1. How is the coefficient of discharge measured in a laboratory setting?

In a laboratory setting, the coefficient of discharge is typically measured using an orifice plate or a venturi meter. These devices can accurately measure the flow rate of a fluid and the pressure difference across the device, which are used to calculate the coefficient of discharge.

2. What factors can affect the coefficient of discharge in a laboratory setting?

Some factors that can affect the coefficient of discharge in a laboratory setting include the type of fluid being measured, the shape and size of the orifice or venturi meter, and any obstructions or disturbances in the flow of the fluid.
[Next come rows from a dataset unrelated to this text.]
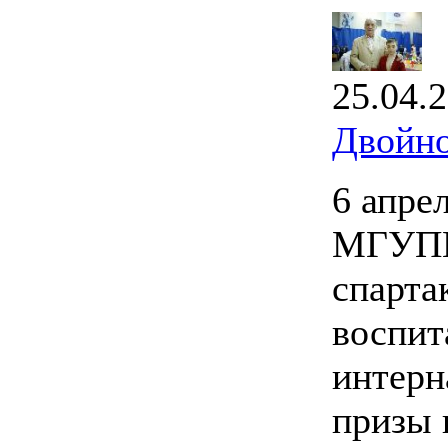
25.04.
Двойно
6 апре
МГУПИ
спарта
воспит
интерн
призы 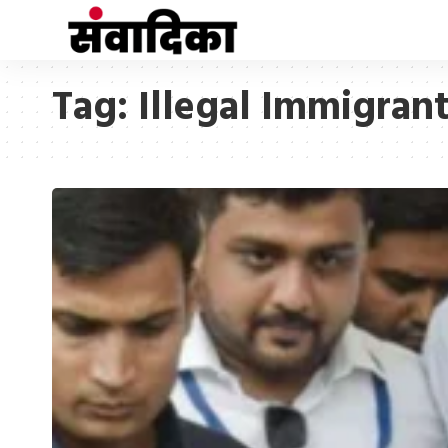
Tag:
Illegal Immigran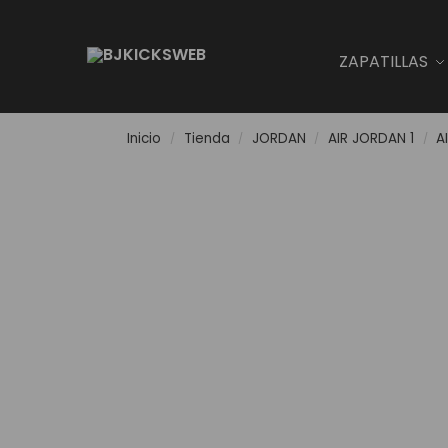
Search
ZAPATILLAS
Inicio
Tienda
JORDAN
AIR JORDAN 1
A
/
/
/
/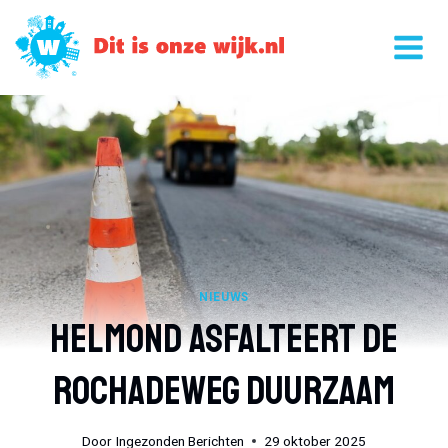
Doorgaan
naar
inhoud
NIEUWS
Helmond Asfalteert De
Rochadeweg Duurzaam
Door
Ingezonden Berichten
29 oktober 2025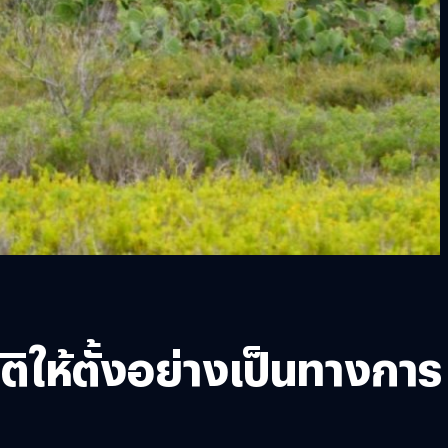
ติให้ตั้งอย่างเป็นทางการ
It is important to carefully control and account for these factors in order to obtain accurate measurements.

3. How is the coefficient of discharge used in engineering applications?

The coefficient of discharge is an important parameter in fluid mechanics and is used in various engineering applications, such as designing pipes and valves for efficient flow of fluids, determining the performance of pumps and turbines, and calculating the flow rate of fluids in industrial processes.

4. Can the coefficient of discharge be greater than 1?

No, the coefficient of discharge cannot be greater than 1. This value represents the efficiency of a device in converting the potential energy of a fluid into kinetic energy. A value greater than 1 would imply that the device is generating more energy than it is receiving, which is not possible according to the laws of thermodynamics.

5. How does the coefficient of discharge differ from the coefficient of discharge in an open channel?

The coefficient of discharge in an open channel, also known as the discharge coefficient, is a measure of the efficiency of a channel in carrying a fluid. It is different from the coefficient of discharge in a laboratory setting, which is a measure of the efficiency of a device in converting the potential energy of a fluid into kinetic energy. The two values may be related, but they are not interchangeable.